Struggle for Protection of Tribal Culture from Christianity
Rani Gaidinliu could see and anticipate the expanding danger to Naga tradition from missionaries. Now missionaries were making direct assaults on the indigenous culture. While she was in jail for 14 years under British Raj, the Missionary had been able to deceitfully lure the innocent Naga and convert them into Christian belief. Given the reason, foreign funded as well as ancillary to power centers, missionaries were far stronger then Rani Gaidinliu.
She felt the urgency of raising another military command to confront these touts. Under-resourced from both warrior and armory, it became easier for her opponent to challenge. Those days the insurgent among a section of Naga was utilized by her opponent to eliminate her as well. The local missionary played a pernicious identity politics by dividing all the sixteen tribes residing in that vicinity.
Such was the missionary conspiracy against her that she had to hide in obscurity for six years from 1960 to 66.
Rani Gaidinliu was fighting a losing battle where her own tribal society was slowly deserting their traditional beliefs. Yet she never blinked for a while in her lifetime. She fought for Naga identity and was able to extract a beautiful state Nagaland under Union territory. On December 1st, 1963, Nagaland was inaugurated as the sixteenth state of the Indian Union.
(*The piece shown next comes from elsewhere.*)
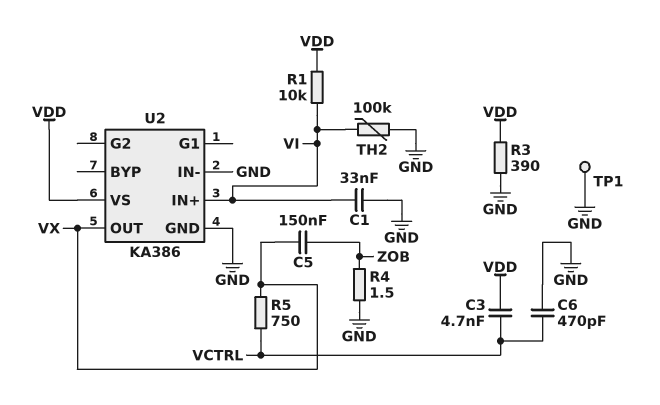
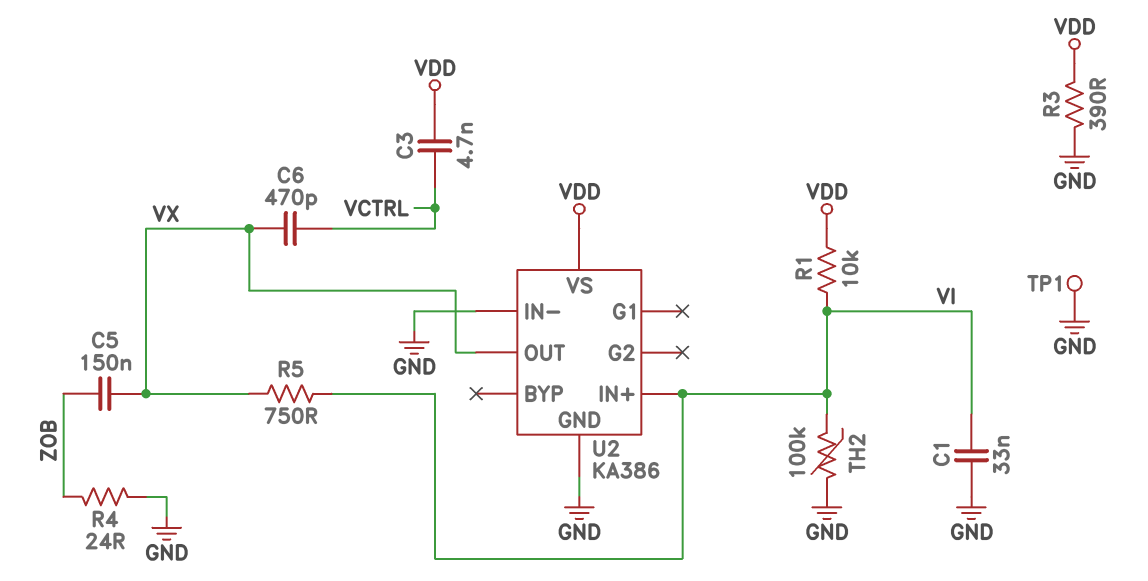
C6: 470pF (GND, VCTRL) -> 470pF (VCTRL, VX)
R4: 1.5 (GND, ZOB) -> 24 (GND, ZOB)
R5: 750 (VCTRL, VX) -> 750 (VI, VX)

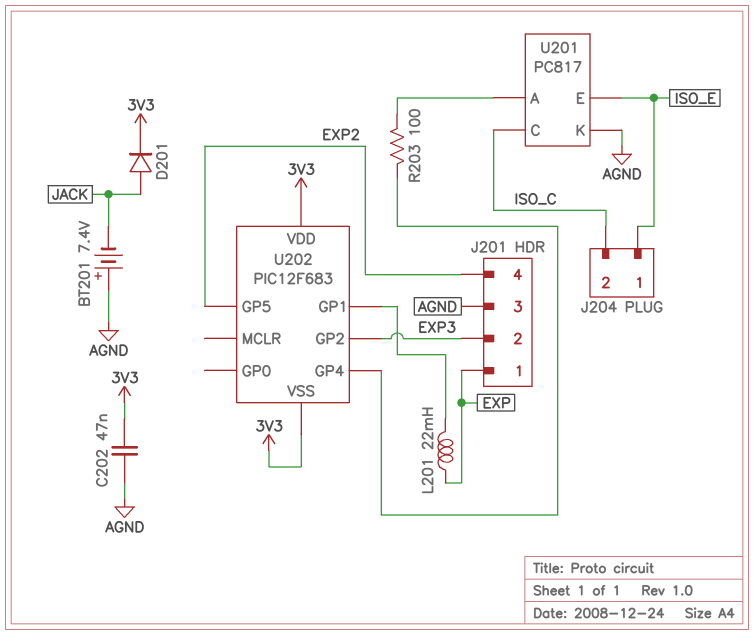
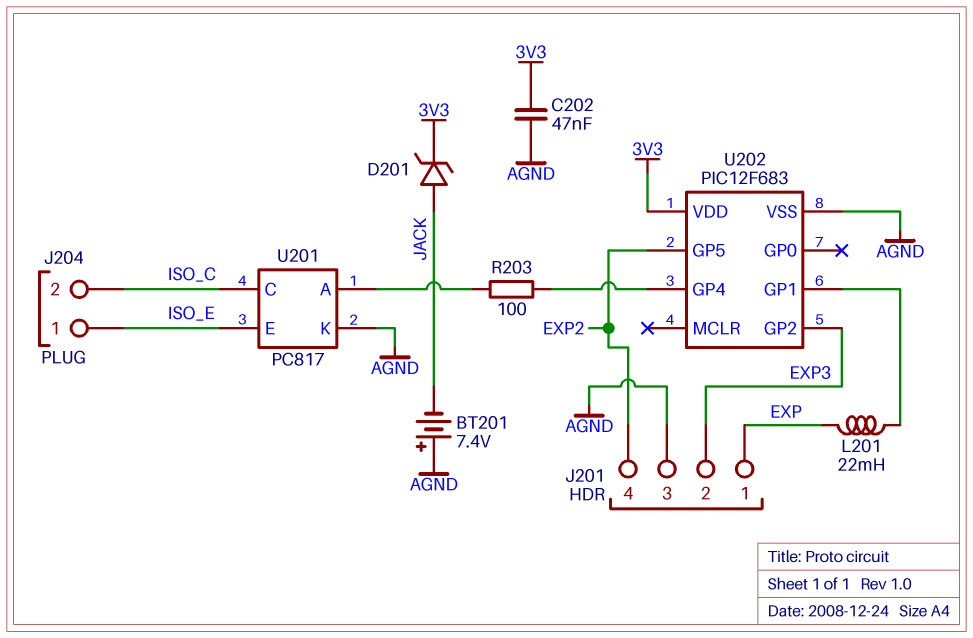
D201: diode (A JACK, K 3V3) -> zener (A JACK, K 3V3)
U202 pin VSS: 3V3 -> AGND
Missionary specially Baptist throughout life conspired to malign, oppose and conspired against the Heraka revival movement. As it was a big obstacle in their conversion business. Ageing and lifelong struggle had enervated her stamina. She finally set for heavenly abode in 1993 at the age of 78.
The Government of India awarded her Padma Bhushan, conferred her with the Birsa Munda Award posthumously, and issued a postal stamp in 1996 in her honor.
Rani Gaidinliu will be remembered for her lifelong struggle against the Baptist missionary for the protection of tradition of Naga Society.